Exercises =>
A) Please translate this sentence from the Sony Clie review into Spanish: "It is stylish and lightweight with a bright color screen."
B) Extend the Sony Clie review, picking up after its final sentence.

Advertisement

New Clie Is a Swing and a Miss

Share
mark@kellner2000.com

Sony Corp., which last year swung and missed on its Clie hand-held device, keeps stepping up to the plate in the PDA pennant race. But its newest model, the Clie PEG-N610C, could easily be considered Strike 2.

Built around the Palm operating system, the $399 PEG-N610C has some nice features. It is stylish and lightweight with a bright color screen. Users can add Sony’s Memory Stick technology to boost storage from the built-in 8 megabytes to as much as 128 MB. And it’s about $50 cheaper than Palm’s m505 color hand-held.

Despite these advantages, the PEG-N610C just doesn’t feel right. It seems a bit too petite, and the screen--capable of a high-resolution 65,000-plus color display--is perhaps 20% smaller than the display on the comparable Handspring Visor Prism. Because color is most useful in applications such as directional maps and photo displays, a larger screen makes more sense.

Advertisement

Clie seems positioned as a true digital wallet--a personal digital assistant that holds contact and appointment information as well as photos of the family. That’s not necessarily a bad approach, but it doesn’t work well.

For example, the unit has photo album software but no means to connect even the smallest of clip-on digital cameras. By contrast, the eyemodule2 slips into the expansion slot of a Handspring Visor, making it sensible to take pictures on the unit and then display them. Hewlett-Packard’s Jornada hand-helds have a similar digital camera option, and clip-ons exist for some Palm models as well.

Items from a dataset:
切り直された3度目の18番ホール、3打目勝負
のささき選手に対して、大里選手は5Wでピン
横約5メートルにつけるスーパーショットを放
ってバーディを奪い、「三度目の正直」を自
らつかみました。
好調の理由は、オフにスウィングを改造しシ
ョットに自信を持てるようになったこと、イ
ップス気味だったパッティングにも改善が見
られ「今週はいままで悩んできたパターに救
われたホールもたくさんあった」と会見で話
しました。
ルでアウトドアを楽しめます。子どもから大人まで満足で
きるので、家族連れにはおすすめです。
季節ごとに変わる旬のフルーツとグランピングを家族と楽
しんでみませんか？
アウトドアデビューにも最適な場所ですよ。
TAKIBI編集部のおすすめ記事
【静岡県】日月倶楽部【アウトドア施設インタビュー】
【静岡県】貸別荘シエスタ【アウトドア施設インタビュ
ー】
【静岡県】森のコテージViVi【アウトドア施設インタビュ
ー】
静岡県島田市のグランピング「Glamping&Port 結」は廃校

* * *

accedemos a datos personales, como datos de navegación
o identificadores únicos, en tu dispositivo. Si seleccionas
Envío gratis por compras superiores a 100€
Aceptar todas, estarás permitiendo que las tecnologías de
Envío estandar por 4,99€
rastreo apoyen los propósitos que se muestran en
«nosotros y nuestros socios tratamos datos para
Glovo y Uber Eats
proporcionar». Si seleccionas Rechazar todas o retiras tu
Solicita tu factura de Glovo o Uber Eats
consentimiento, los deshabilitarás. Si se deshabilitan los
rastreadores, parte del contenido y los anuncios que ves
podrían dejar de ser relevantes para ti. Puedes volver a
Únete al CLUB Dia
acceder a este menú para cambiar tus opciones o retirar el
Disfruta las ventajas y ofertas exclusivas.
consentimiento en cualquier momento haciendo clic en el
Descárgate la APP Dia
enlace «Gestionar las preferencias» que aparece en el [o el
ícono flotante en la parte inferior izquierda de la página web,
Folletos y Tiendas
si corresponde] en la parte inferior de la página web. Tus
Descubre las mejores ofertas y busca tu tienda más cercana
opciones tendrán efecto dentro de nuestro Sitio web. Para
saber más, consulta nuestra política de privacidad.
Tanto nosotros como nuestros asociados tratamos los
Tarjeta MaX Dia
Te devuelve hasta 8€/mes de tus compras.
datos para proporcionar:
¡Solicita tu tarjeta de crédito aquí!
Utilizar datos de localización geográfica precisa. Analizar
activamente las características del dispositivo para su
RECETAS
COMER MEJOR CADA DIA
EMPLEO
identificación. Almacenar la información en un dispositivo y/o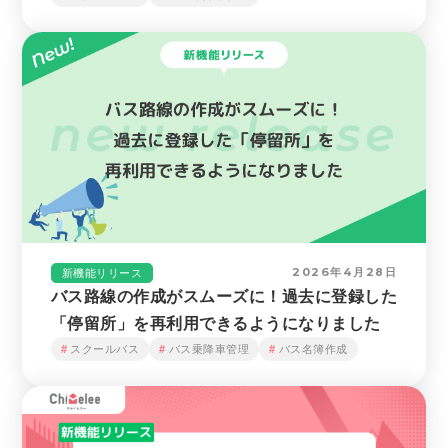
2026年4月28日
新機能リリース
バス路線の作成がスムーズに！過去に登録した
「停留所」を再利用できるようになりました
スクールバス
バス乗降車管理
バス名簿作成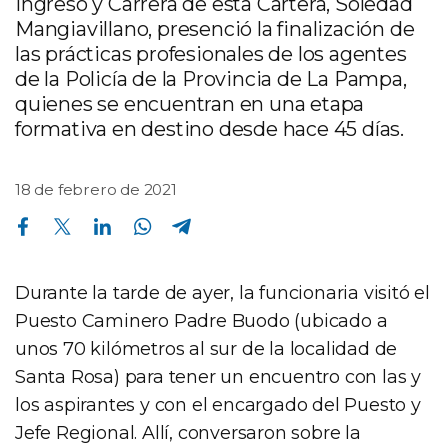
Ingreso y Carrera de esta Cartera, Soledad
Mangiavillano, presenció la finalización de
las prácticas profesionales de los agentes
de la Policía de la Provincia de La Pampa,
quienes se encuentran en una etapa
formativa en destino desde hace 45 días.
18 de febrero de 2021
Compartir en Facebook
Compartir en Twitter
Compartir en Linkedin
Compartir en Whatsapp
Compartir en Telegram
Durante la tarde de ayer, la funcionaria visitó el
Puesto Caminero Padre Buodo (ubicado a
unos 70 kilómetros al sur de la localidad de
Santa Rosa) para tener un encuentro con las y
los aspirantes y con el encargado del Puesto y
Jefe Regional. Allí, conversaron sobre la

Answers for the tasks =>
A) Es elegante y ligero, con una pantalla a color brillante.

B)
The unit can play small video clips, but there’s no mechanism--or connection--to play MP3 files, unless one moves to the next model in the series, the $499 PEG-N710C. Sony said that this was to differentiate the models, but the company is also due to announce today that a clip-on MP3 player will be available for about $117.

Communications options are limited to either a clip-on 56-kilobit-per-second dial-up modem or a wireless attachment that uses a PC Card modem for communications via the Go America network. These limitations--shared by some Palm models--ignore the Bluetooth “personal area network” and the IEEE 802.11b wireless networking standard.

On the plus side, the jog dial mounted on the left side makes navigating the menu and individual programs easier. The unit seems to recharge pretty quickly--a drained battery took a full charge in about 90 minutes.

But Sony needs to do a lot more consumer research and fix some of the Clie’s shortcomings before it loses any turns at bat.

Advertisement

*

Mark A. Kellner is a freelance technology writer and hosts “Mark Kellner on Computers” at https://www.adrenalineradio.com from 5 to 6 p.m. Thursdays.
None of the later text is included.